Saved data entries:

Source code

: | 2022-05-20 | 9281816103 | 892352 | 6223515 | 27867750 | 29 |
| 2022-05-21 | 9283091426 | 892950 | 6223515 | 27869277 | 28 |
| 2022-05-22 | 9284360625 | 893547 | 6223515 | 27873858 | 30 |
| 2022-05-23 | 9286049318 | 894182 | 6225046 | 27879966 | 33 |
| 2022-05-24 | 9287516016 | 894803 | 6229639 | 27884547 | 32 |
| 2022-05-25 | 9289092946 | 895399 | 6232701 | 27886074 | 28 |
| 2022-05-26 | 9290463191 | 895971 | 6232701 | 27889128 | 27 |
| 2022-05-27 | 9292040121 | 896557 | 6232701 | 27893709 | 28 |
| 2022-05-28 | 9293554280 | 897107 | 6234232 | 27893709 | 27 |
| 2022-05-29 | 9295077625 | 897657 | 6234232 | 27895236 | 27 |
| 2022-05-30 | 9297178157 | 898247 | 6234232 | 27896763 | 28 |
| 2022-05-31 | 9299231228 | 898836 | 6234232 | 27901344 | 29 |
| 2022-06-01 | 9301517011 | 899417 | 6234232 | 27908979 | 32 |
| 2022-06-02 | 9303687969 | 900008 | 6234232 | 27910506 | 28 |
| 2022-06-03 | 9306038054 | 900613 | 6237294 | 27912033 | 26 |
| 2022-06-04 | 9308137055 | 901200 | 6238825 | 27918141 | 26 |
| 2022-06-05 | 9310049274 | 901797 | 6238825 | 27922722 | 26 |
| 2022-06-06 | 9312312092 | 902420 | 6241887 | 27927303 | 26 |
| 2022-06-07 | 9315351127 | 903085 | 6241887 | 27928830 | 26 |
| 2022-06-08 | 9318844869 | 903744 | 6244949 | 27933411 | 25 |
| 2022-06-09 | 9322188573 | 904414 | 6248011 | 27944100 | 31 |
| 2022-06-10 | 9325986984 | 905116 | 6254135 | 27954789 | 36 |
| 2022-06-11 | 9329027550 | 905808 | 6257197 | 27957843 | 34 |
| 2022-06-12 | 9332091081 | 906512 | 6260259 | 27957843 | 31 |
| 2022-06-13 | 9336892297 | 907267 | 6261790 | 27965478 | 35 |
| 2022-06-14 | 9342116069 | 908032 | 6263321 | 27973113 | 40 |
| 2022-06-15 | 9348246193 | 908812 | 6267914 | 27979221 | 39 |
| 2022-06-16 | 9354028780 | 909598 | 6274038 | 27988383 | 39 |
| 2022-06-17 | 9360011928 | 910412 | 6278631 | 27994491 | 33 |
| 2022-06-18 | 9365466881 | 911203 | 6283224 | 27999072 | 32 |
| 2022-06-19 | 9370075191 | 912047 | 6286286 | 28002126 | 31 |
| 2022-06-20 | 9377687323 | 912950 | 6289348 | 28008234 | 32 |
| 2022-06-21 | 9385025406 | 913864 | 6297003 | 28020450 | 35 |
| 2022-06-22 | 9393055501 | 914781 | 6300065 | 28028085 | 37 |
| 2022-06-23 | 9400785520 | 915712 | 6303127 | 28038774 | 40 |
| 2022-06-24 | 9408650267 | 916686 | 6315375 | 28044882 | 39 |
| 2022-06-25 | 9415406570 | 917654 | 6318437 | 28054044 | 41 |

Work order:
Every line from the one that has "28002126 | 31 |" down to the last line above must be written out exactly, with both ends included and nothing else.

Response below:
| 2022-06-19 | 9370075191 | 912047 | 6286286 | 28002126 | 31 |
| 2022-06-20 | 9377687323 | 912950 | 6289348 | 28008234 | 32 |
| 2022-06-21 | 9385025406 | 913864 | 6297003 | 28020450 | 35 |
| 2022-06-22 | 9393055501 | 914781 | 6300065 | 28028085 | 37 |
| 2022-06-23 | 9400785520 | 915712 | 6303127 | 28038774 | 40 |
| 2022-06-24 | 9408650267 | 916686 | 6315375 | 28044882 | 39 |
| 2022-06-25 | 9415406570 | 917654 | 6318437 | 28054044 | 41 |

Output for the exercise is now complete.